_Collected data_
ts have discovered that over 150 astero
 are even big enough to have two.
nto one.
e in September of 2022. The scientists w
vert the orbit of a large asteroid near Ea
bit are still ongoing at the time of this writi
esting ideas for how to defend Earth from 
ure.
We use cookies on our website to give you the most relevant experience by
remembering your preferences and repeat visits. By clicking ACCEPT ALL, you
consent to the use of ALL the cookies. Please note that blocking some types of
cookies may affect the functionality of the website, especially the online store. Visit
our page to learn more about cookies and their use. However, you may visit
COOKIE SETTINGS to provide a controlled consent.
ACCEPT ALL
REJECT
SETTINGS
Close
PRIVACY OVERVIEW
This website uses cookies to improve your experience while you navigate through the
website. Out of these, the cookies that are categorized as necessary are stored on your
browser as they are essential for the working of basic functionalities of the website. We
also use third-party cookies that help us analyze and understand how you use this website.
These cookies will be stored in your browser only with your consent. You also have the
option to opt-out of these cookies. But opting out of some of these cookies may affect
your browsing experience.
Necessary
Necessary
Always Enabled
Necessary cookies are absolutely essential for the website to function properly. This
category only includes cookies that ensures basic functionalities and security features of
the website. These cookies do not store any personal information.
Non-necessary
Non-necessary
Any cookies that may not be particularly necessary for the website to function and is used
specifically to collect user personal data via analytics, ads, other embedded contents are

--

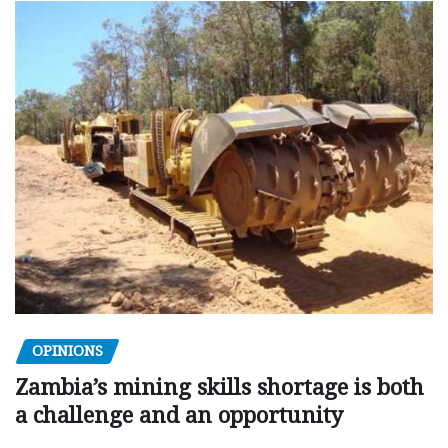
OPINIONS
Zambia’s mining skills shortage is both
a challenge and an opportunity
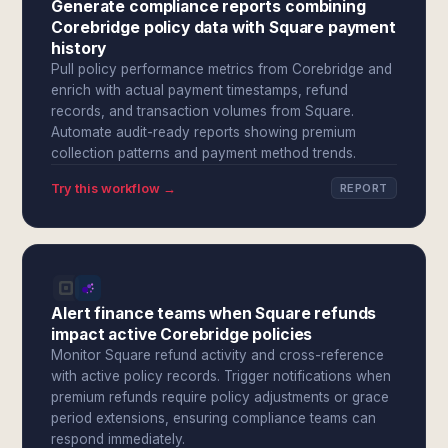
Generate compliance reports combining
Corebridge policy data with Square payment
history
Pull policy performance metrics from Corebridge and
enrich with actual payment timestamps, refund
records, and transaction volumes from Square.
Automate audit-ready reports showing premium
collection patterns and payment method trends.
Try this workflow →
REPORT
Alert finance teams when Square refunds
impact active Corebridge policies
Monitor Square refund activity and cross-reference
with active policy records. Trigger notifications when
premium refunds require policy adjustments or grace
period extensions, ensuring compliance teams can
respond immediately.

_WORK TO BE COMPLETED_
Output the lines above between the one holding "Necessary cookies are" and the one holding "specifically to collect", inclusive, with nothing before or after them.

_WRITTEN RESPONSE_
Necessary cookies are absolutely essential for the website to function properly. This
category only includes cookies that ensures basic functionalities and security features of
the website. These cookies do not store any personal information.
Non-necessary
Non-necessary
Any cookies that may not be particularly necessary for the website to function and is used
specifically to collect user personal data via analytics, ads, other embedded contents are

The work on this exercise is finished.